In a statement to Vox, Cohen denied the allegations. “Not surprisingly, Manafort is distorting the truth. I requested administrative access to only Corey Lewandowski’s campaign email address after he was terminated. The purpose was to prove to Trump that it was Corey who was leaking negative information on Jared and Ivanka to the press. The information was located and turned over to Donald.”

Cohen, who spent over ten years as Trump’s attorney, has since renounced the former President and become a vocal critic. The longtime Trump fixer, who notoriously paid off porn star Stormy Daniels to cover up her sexual relationship with Trump, was ensnared in the Mueller probe and pled guilty to eight counts of fraud and campaign finance violations in 2018.

The accusation is the rare bit of interesting information in what is mostly a self-aggrandizing diatribe that is often repetitive and occasionally prone to basic factual errors— in discussing the Access Hollywood scandal there are references to both “Billie Bush” and “Billy Bush” on the same page. Instead of a memoir, it seems designed to make Manafort a martyr in the eyes of Fox News viewers—a Nathan Hale in Brioni suits who only regretted that he had one life to give on behalf of Donald Trump.

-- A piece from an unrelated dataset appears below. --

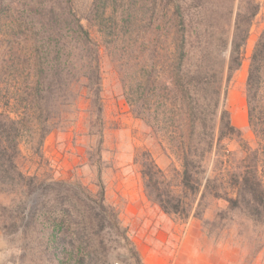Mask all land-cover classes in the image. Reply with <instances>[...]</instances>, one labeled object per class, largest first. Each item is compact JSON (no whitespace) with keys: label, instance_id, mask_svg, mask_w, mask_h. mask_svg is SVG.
Returning a JSON list of instances; mask_svg holds the SVG:
<instances>
[{"label":"trees","instance_id":"obj_1","mask_svg":"<svg viewBox=\"0 0 264 264\" xmlns=\"http://www.w3.org/2000/svg\"><path fill=\"white\" fill-rule=\"evenodd\" d=\"M208 6L205 0H0V197L8 199L0 200V232L5 237L36 242L33 254L45 264H107V238L114 233L124 238L117 211L105 203L103 184L92 192L78 181L29 173L21 164L22 142L38 164L43 161L45 138L75 120L79 100L101 134L103 53L120 75L132 113L152 128L157 125L180 161V170L168 177L150 152L137 156L147 198L166 214L188 216L186 199L200 190L204 155L240 134L225 107L226 86L241 66L251 25L239 14L233 21L206 17ZM263 66L264 30L245 87L248 124L261 143ZM232 178L238 195L259 192L256 167Z\"/></svg>","mask_w":264,"mask_h":264},{"label":"rangeland","instance_id":"obj_2","mask_svg":"<svg viewBox=\"0 0 264 264\" xmlns=\"http://www.w3.org/2000/svg\"><path fill=\"white\" fill-rule=\"evenodd\" d=\"M205 1L209 3L206 17L233 21L239 14L251 20L243 60L226 86L225 99L229 112L230 104L244 102L243 120L247 127L236 128L239 136L223 139L220 149L214 148L204 155L200 190L186 199L190 202L186 218L164 213L146 196L137 156L142 151L150 152L168 177L180 170V161L175 148L163 141L160 128L150 127L132 113L120 75L105 53L100 69L101 134L90 124L86 103L79 100L78 112L73 115L75 120L45 138L41 152L43 161L38 164L25 142L20 146L21 164L29 173L46 172L55 180L78 181L92 192L98 190L99 182L103 184L105 203L117 211L124 236L114 233L107 238V264H157L158 257L166 258L167 264H204L207 245L219 239L225 242L226 260L232 259L230 255L236 252L237 264H264V143L249 127L245 92L250 58L264 30V0ZM258 97V104L263 108L264 66ZM217 135L216 128L214 140ZM250 167H256L259 192L255 197L238 195L232 174ZM215 192L220 196L216 197ZM0 200L7 202L8 199L2 196ZM132 200L142 208V213L129 210L126 225L120 213L130 209ZM149 224H153L156 231L150 242L145 240ZM38 249L36 242L23 244L19 238H7L0 232V264H45L33 254ZM142 251L147 258L142 257Z\"/></svg>","mask_w":264,"mask_h":264},{"label":"crops","instance_id":"obj_3","mask_svg":"<svg viewBox=\"0 0 264 264\" xmlns=\"http://www.w3.org/2000/svg\"><path fill=\"white\" fill-rule=\"evenodd\" d=\"M230 117H231V122L232 125L235 128H238L240 130H243L244 128H246L247 123L243 120V117L245 115V104L244 102H240L239 104H230ZM242 112V115H239V113ZM107 195V192H106ZM138 200V199H137ZM136 204V205H135ZM130 209H126L124 210L122 213H120L121 219L124 222V224H128L129 223V210H135L136 212L138 211V213H142V208H140L139 206H137V202L135 200H132V202L129 204ZM149 232H148V236L145 237V240L150 242L153 239V233H155L156 231L155 226L153 224H149ZM212 243L210 245H207L206 251H205V262L204 264H237V260H236V256L235 253L232 251H228L230 254L232 253V259H225L224 255L226 254L225 249H224V245L225 242L223 241V239H219V240H214L211 241ZM213 244H215L213 246ZM140 245V244H139ZM142 245V244H141ZM140 245V246H141ZM230 248V246H228ZM139 250V249H138ZM142 257L143 258H147L144 254V252L142 251ZM234 254V255H233ZM148 263H151V261H147ZM157 264H167V260L166 258H160L158 257L157 260ZM175 264V263H174Z\"/></svg>","mask_w":264,"mask_h":264}]
</instances>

Manafort describes spending his days in prison entirely devoted to consuming MAGA media outlets. In one prison where Manafort had access to a television, he describes starting his days with Fox and Friends and ending with the full Fox News primetime lineup. At another, reliant only on a radio, he describes developing “a real fondness for Dan Bongino” and his disappointment that he “could not find a station that carried my friends Sean Hannity and Laura Ingraham.” His zeal is not just limited to Fox News personalities. In fact, he confides that through his frequent commercials on conservative media outlets that “Mike Lindell became my surrogate family” and that he dreamt every night of getting his own My Pillows in jail.

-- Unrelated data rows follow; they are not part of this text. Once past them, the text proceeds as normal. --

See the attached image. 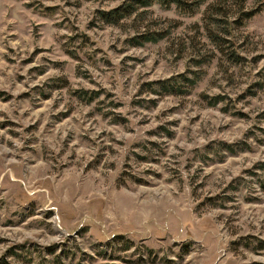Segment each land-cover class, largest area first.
I'll use <instances>...</instances> for the list:
<instances>
[{
  "label": "rangeland",
  "instance_id": "obj_1",
  "mask_svg": "<svg viewBox=\"0 0 264 264\" xmlns=\"http://www.w3.org/2000/svg\"><path fill=\"white\" fill-rule=\"evenodd\" d=\"M127 1L0 0V264H264V0Z\"/></svg>",
  "mask_w": 264,
  "mask_h": 264
},
{
  "label": "trees",
  "instance_id": "obj_2",
  "mask_svg": "<svg viewBox=\"0 0 264 264\" xmlns=\"http://www.w3.org/2000/svg\"><path fill=\"white\" fill-rule=\"evenodd\" d=\"M128 3H126V5L124 6H120V7H116L114 9H112L110 12H106L105 16L107 18V16L112 17V20L115 19H119L121 17H125L128 14H131L136 7H138L139 5L141 6H149L151 4H153L154 2L160 3L162 5H170V4H175L178 7H182L185 11L187 12H193L196 8L199 7V1H195V2H186L185 0H128ZM244 3L245 0H242L241 3V18L243 19H250L252 16H254L258 11L259 8H253L250 10H245L244 9ZM216 6H212L210 9H214L215 10ZM216 19V18H215ZM217 20V19H216ZM241 20V19H240ZM214 38L220 39L216 34L213 35ZM136 44H141L143 42L146 41H152V40H157L156 37L152 36V35H140L139 37H137L136 39ZM171 80H165V81H159L158 84L161 87L162 90H164V92H174V89L176 87H174L173 83L170 82Z\"/></svg>",
  "mask_w": 264,
  "mask_h": 264
}]
</instances>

A long-time Washington power lobbyist who spent a decade working in Ukraine on behalf of ousted President Viktor Yanukovych and previously represented a host of other unsavory foreign leaders ranging from the Philippines’ Ferdinand Marcos to Zaire’s Mobutu Sese Seko, Manafort joined Trump’s campaign in March 2016 and took full control after Lewandowski’s ouster. He only lasted three months before stepping down in August, under considerable scrutiny over his ties to Russia through his work in Ukraine.

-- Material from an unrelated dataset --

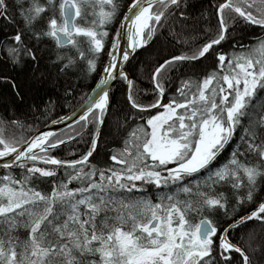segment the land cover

Eventually, through the Mueller probe (one which Manafort claims was actually being led by Robert Mueller’s top deputy Andrew Weissman because, he believes without evidence, Mueller “was suffering through an advancing stage of dementia”), the former top Trump aide was sentenced to a total 73 months in jail. He was first found guilty on eight counts of fraud and filing false tax returns in Virginia. He avoided a second trial in Washington D.C. by reaching a plea deal with prosecutors and fully admitting his guilt to all the offenses that he had been charged with by prosecutors in both jurisdictions. Manafort was eventually pardoned by Trump on December 23, 2020, more than seven months after he was released from prison and put on home confinement due to the COVID pandemic.

Several revelations in the book have been previously reported by other outlets including that Manafort was informally advising the Trump campaign through back channels in 2020 while on home confinement and anxiously awaiting a potential pardon.